:: Measurement reading data ::
▶

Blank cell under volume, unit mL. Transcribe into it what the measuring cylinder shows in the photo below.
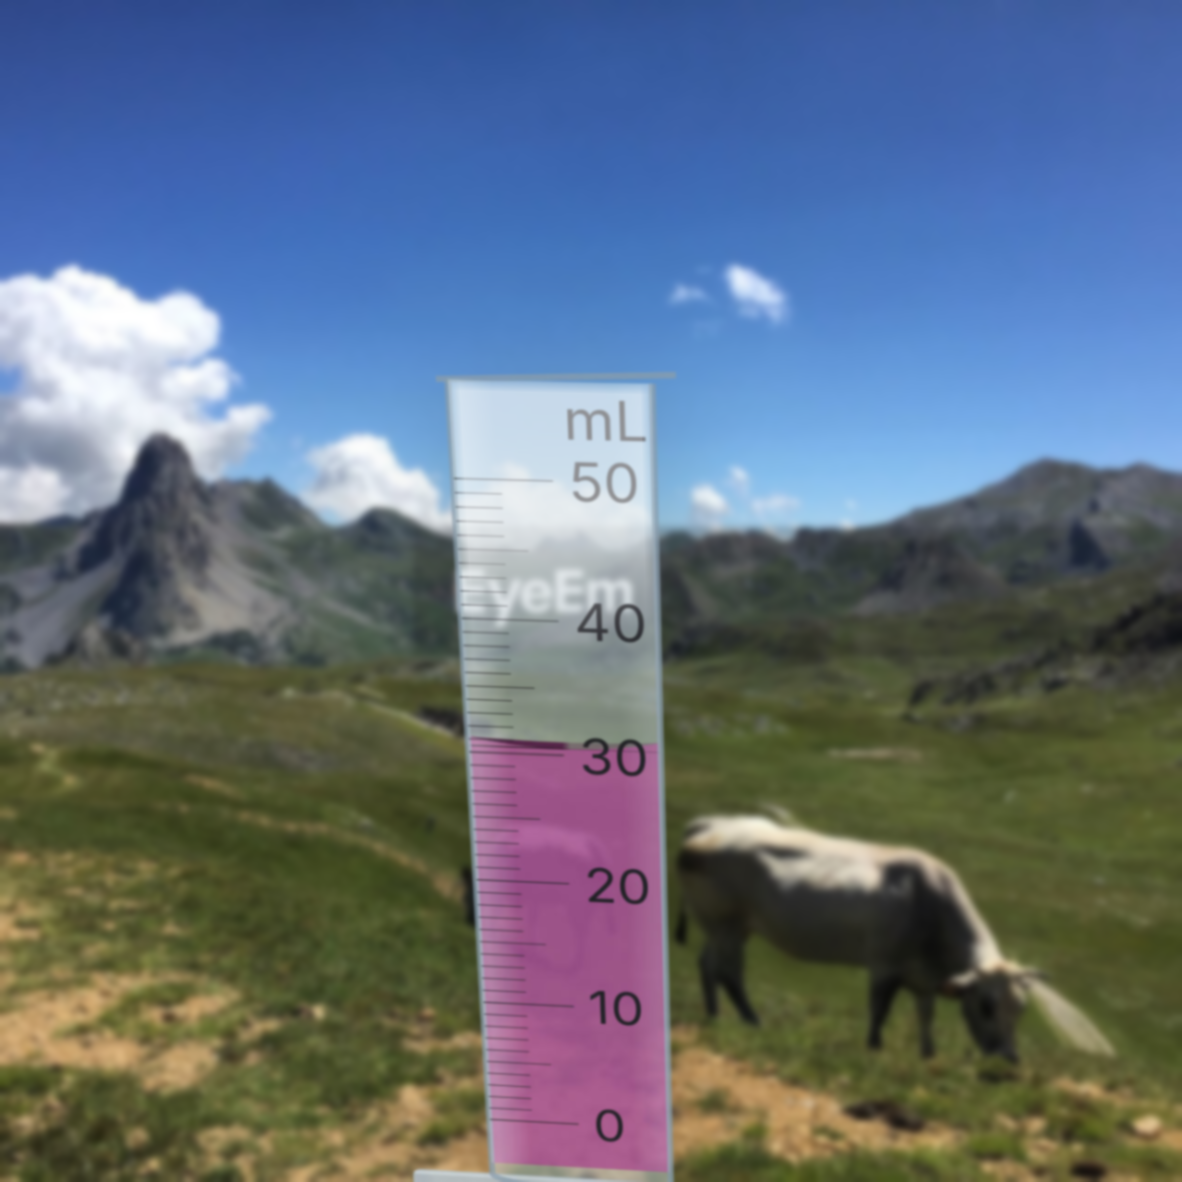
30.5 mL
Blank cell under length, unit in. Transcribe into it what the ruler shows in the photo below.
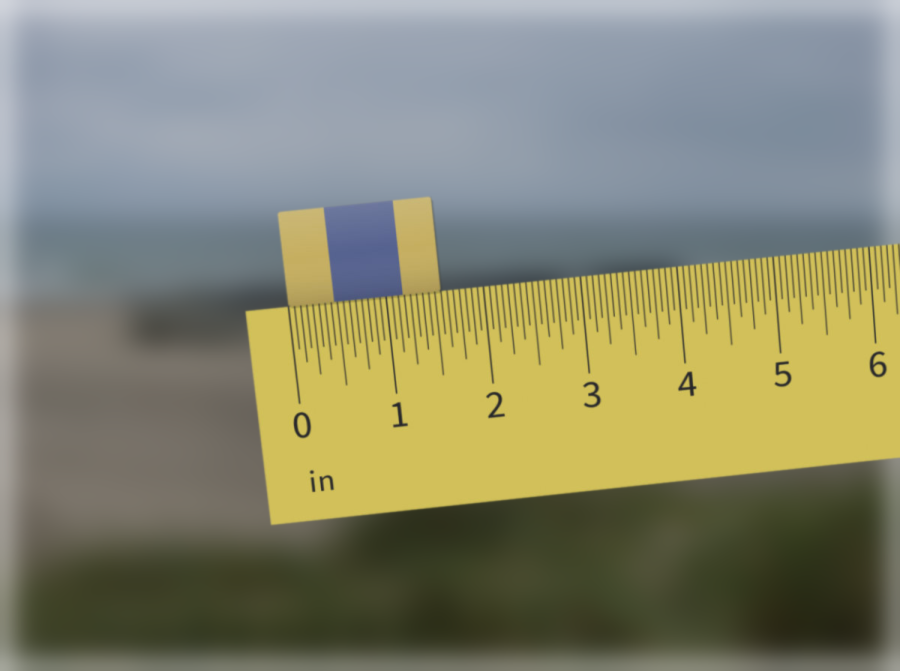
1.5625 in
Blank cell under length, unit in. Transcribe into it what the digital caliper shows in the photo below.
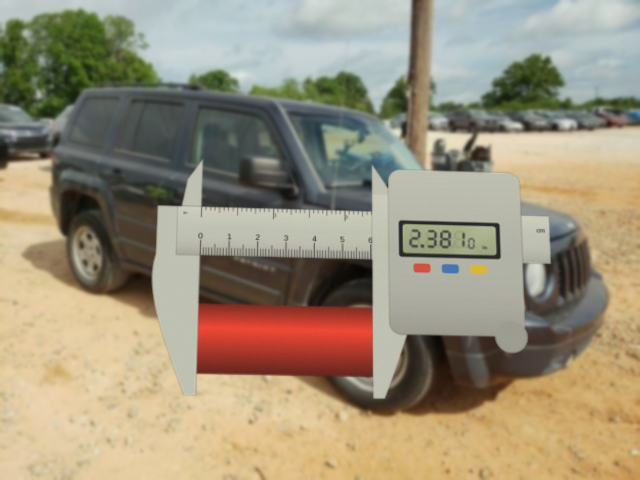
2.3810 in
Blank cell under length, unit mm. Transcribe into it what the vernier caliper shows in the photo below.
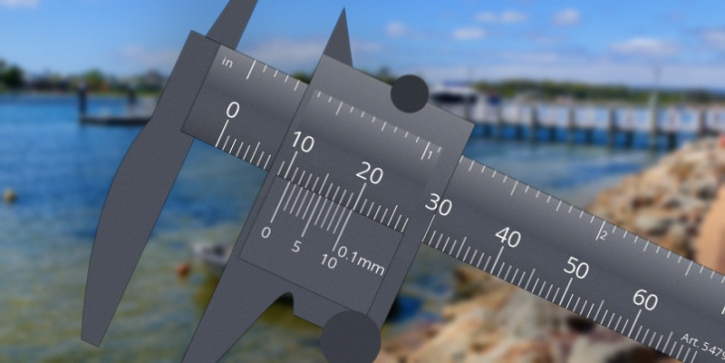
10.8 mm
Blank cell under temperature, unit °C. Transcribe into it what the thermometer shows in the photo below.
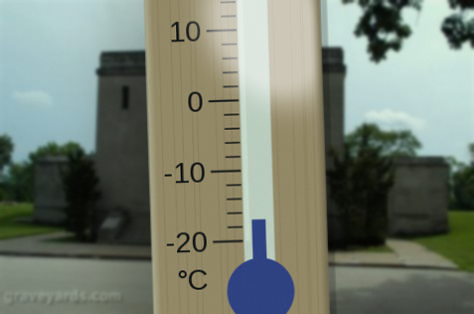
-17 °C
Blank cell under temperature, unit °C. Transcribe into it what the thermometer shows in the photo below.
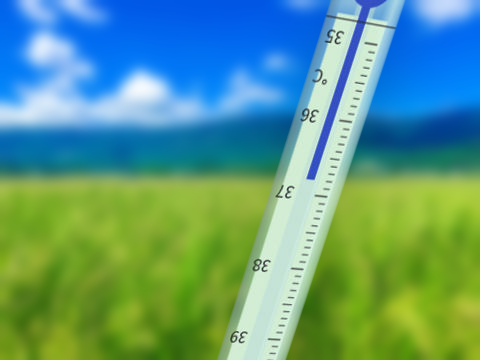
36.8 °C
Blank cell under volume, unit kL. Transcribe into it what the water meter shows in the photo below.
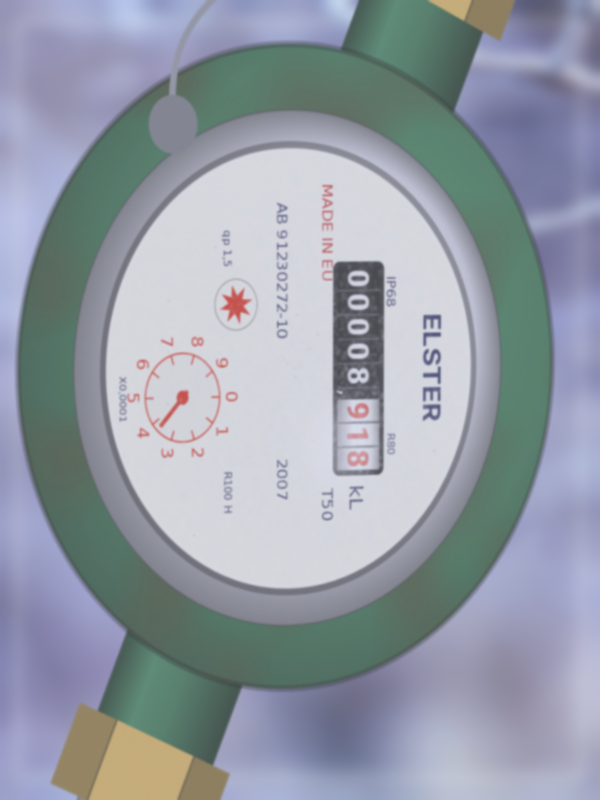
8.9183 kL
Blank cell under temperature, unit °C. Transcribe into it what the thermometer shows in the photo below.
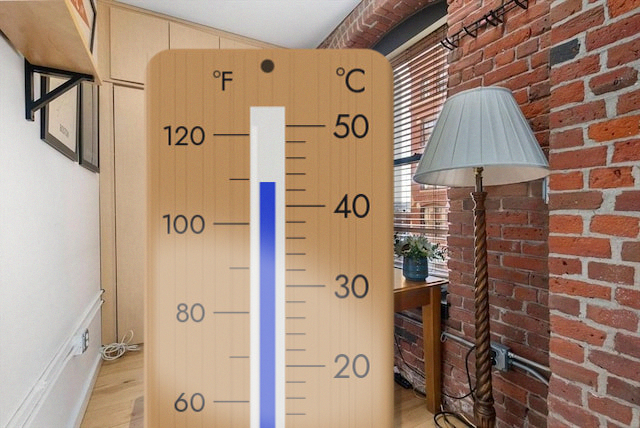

◀

:: What the task requires ::
List every line in the rows above that contains the word "length". Case counts.

:: Answer for the task ::
Blank cell under length, unit in. Transcribe into it what the ruler shows in the photo below.
Blank cell under length, unit in. Transcribe into it what the digital caliper shows in the photo below.
Blank cell under length, unit mm. Transcribe into it what the vernier caliper shows in the photo below.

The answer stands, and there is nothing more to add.